NBA, NBA Players Association strike deal on reduced pay

The pandemic soon will be affecting the take-home pay of NBA players.

Via Adrian Wojnarowski of ESPN.com, the NBA and NBA Players Association have agreed to a 25-percent reduction in player pay, as of May 15.

The withheld money will be held in escrow, in the event that the remaining 2019-20 regular-season games are played. If the remaining 2019-20 games aren’t played, teams would keep a percentage of the money.

The salary reductions will continue into the 2020-21 season, even if/when those games are played.

The deal represents a negotiated alternative to the NBA relying on the force majeure clause in the labor deal to justify not paying players at all for games that ultimately are canceled due to the pandemic. Given payments already made to players, that could result in teams trying to recover money already paid. Instead, money will be withheld moving forward, even into next season, to address the NBA’s rights under the CBA to not pay players for games that aren’t played.

This is relevant to the NFL because, as previously explained, the NFL’s labor deal and the standard player contract contain no language that would allow the league to stiff players if games aren’t played. Which gives the NFLPA much more leverage than the NBPA when it comes to figuring out what needs to happen if the games can’t.

Which ultimately is all the more reason for the NFL to do whatever it has to do to play its games in 2020.

But if the playing of NFL games requires a material change to normal working conditions, the NFLPA will have a large and potent hammer in any negotiations that may transpire. If, as it appears, NFL players would be entitled to full pay if no games are played at all, the NFLPA can balk at any alternative arrangements that place an unreasonable burden on the players.

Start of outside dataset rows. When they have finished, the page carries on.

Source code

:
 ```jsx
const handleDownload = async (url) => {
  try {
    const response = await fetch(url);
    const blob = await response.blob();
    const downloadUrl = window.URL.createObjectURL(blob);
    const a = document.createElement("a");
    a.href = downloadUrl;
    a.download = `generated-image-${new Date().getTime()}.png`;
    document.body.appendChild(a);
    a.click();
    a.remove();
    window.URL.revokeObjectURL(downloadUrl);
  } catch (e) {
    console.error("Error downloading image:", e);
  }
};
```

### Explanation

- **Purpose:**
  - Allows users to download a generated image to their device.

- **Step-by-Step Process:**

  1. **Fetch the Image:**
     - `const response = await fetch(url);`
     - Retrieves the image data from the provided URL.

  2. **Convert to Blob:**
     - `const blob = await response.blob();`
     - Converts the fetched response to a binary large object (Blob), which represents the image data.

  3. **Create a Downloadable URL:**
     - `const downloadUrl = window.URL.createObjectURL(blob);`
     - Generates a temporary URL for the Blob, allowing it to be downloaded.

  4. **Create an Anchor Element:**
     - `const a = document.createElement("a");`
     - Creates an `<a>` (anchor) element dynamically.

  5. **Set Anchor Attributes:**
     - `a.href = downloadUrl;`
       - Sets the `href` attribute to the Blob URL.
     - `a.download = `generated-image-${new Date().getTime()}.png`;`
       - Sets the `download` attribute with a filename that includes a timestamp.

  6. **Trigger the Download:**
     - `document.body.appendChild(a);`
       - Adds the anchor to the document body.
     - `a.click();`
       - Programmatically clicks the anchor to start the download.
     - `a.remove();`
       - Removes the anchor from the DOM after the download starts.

That said, the NFLPA needs to realize that forcing the NFL to pay the players in full for games that aren’t played could have dramatic long-term consequences to the league and the union, forcing multiple owners to take out significant loans and/or to sell all or part of their equity during a time that hardly could be viewed as a seller’s market, introducing the potential for chaos into the sport and, in turn, into the relationship between management and labor.